Celui-ci comprend au moins trois personnes :
– dont l’une n’est pas soumise à l’autorité hiérarchique de l’autorité dont relève l’emploi à pourvoir et est choisie en raison de ses compétences dans le domaine des ressources humaines ;
– dont une autre occupe ou a occupé des fonctions d’un niveau de responsabilités au moins équivalent à celui de l’emploi à pourvoir ;
– d’une personnalité qualifiée extérieure au ministère.
Information
Les candidates et candidats non retenus en sont informés à l’issue de la procédure.
Déontologie
L’accès à cet emploi est soumis à une déclaration d’intérêts préalable à la prise de fonctions en application des articles L. 122-2 et suivants du code général de la fonction publique. Il est également soumis à une déclaration de situation patrimoniale qui devra être transmise dans un délai de deux mois suivant la nomination au président de la Haute Autorité pour la transparence de la vie publique (HATVP), conformément à l’article L. 122-10 du code général de la fonction publique.

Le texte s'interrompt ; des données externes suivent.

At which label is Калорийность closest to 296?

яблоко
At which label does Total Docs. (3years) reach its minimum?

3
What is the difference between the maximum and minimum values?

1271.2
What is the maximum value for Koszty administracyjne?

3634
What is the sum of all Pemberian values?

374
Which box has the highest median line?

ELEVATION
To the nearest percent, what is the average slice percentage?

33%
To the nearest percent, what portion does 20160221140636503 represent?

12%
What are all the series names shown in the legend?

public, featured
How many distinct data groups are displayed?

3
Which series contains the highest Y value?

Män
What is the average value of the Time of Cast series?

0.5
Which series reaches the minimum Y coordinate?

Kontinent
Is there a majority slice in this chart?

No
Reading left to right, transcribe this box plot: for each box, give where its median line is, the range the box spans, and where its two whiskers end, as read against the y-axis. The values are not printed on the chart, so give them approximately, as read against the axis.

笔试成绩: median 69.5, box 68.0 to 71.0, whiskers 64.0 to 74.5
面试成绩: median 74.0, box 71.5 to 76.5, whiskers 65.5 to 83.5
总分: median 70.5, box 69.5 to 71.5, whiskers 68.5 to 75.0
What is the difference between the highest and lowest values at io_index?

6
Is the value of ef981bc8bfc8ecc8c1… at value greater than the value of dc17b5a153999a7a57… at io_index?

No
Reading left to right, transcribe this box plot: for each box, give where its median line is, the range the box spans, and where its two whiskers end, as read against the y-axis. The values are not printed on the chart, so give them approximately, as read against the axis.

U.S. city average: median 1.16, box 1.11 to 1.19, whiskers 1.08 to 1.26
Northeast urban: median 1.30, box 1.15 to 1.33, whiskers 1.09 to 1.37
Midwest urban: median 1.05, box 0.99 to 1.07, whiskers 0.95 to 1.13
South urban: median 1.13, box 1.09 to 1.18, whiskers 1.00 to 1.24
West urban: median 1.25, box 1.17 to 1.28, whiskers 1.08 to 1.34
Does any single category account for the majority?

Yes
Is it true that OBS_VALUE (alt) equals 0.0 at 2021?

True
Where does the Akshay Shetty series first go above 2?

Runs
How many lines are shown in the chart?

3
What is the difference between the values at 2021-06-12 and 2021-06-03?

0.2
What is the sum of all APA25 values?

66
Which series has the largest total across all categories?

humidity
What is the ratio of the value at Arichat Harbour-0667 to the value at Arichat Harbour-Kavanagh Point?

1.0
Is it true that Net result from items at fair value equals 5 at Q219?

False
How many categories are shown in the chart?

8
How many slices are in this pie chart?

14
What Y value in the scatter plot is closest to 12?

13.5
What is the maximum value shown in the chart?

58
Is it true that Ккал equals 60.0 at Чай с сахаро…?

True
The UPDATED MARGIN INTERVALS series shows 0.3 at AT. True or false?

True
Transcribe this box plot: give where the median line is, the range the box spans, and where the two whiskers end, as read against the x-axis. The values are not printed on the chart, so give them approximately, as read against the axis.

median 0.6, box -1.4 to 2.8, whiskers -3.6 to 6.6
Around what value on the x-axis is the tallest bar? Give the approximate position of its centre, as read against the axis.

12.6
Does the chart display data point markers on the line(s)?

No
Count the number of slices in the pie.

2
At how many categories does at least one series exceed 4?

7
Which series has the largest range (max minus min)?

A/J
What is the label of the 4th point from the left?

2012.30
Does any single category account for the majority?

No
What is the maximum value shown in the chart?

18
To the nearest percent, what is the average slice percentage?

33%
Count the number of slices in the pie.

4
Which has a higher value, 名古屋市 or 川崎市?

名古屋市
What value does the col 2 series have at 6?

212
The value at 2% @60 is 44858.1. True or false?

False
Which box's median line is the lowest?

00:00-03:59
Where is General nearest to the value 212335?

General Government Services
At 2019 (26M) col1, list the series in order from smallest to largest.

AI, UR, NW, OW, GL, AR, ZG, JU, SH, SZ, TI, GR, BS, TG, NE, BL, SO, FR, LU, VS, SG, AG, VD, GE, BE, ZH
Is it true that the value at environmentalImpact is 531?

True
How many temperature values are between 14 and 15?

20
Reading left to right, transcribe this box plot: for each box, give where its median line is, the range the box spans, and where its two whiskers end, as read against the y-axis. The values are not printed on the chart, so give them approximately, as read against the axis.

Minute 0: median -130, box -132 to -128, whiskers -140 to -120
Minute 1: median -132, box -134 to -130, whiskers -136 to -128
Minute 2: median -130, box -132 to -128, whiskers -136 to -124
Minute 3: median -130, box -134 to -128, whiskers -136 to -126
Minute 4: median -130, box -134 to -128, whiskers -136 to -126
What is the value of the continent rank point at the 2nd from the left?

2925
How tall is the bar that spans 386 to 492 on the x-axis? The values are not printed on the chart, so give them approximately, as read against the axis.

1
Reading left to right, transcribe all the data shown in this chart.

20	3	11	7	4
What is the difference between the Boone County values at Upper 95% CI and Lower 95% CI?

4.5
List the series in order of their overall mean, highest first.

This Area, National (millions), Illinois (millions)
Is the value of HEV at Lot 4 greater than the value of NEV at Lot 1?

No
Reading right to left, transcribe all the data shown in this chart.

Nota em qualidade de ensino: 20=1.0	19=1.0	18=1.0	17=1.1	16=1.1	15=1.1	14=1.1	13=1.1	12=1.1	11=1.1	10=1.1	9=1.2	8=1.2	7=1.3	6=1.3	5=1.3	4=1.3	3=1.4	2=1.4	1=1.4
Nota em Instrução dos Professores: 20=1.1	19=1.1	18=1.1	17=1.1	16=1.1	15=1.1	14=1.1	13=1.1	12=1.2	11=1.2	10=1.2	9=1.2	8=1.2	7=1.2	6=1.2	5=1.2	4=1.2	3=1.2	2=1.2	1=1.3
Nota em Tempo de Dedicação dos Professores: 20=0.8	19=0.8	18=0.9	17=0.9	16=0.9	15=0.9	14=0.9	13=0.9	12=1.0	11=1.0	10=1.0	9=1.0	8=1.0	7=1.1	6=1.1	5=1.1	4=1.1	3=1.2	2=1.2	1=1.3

Pour les personnes ayant exercé une activité dans le secteur privé au cours des trois dernières années, un contrôle de la compatibilité de cette activité avec les fonctions exercées sera effectué préalablement à la nomination par l’autorité hiérarchique qui pourra, le cas échéant, saisir pour avis, préalablement à sa décision, le référent déontologue du ministère ou la Haute Autorité pour la transparence de la vie publique, en application de l’article L. 124-7 du code général de la fonction publique.
Formation
Les personnes nommées pour la première fois dans un emploi de chef de service suivront, dans les six mois à compter de leur prise de fonction, le séminaire des nouveaux sous-directeurs et des chefs de service.
Les personnes n’ayant pas la qualité de fonctionnaire suivront un module de formation relatif aux obligations des agents en matière de déontologie, à l’organisation et au fonctionnement des services publics ainsi qu’à la gestion des ressources humaines dans la fonction publique.
Personnes à contacter pour tout renseignement sur l’emploi à pourvoir
Tous renseignements complémentaires peuvent être obtenus auprès de M. Didier LEPELLETIER, directeur général de la santé ([email protected]), ou de Mme Sarah SAUNERON, directrice générale de la santé adjointe ([email protected]) (téléphone : 01-40-56-40-40).
Références
Code général de la fonction publique.
Décret n° 2019-1594 du 31 décembre 2019 relatif aux emplois de direction de l’Etat.
Article 12 du décret n° 2008-836 du 22 août 2008 fixant l’échelonnement indiciaire des corps et des emplois communs aux administrations de l’Etat et de ses établissements publics ou afférent à plusieurs corps de fonctionnaires de l’Etat et de ses établissements publics.
Arrêté du 29 juin 2016 pris pour l’application à certains emplois de responsabilités supérieures des dispositions du décret n° 2014-513 du 20 mai 2014 portant création d’un régime indemnitaire tenant compte des fonctions, des sujétions, de l’expertise et de l’engagement professionnel dans la fonction publique de l’Etat.
Arrêté du 12 septembre 2018 relatif à l’obligation de transmission d’une déclaration de situation patrimoniale.
Arrêté du 6 février 2020 fixant les modalités de recrutement sur les emplois de direction des ministères chargés des affaires sociales.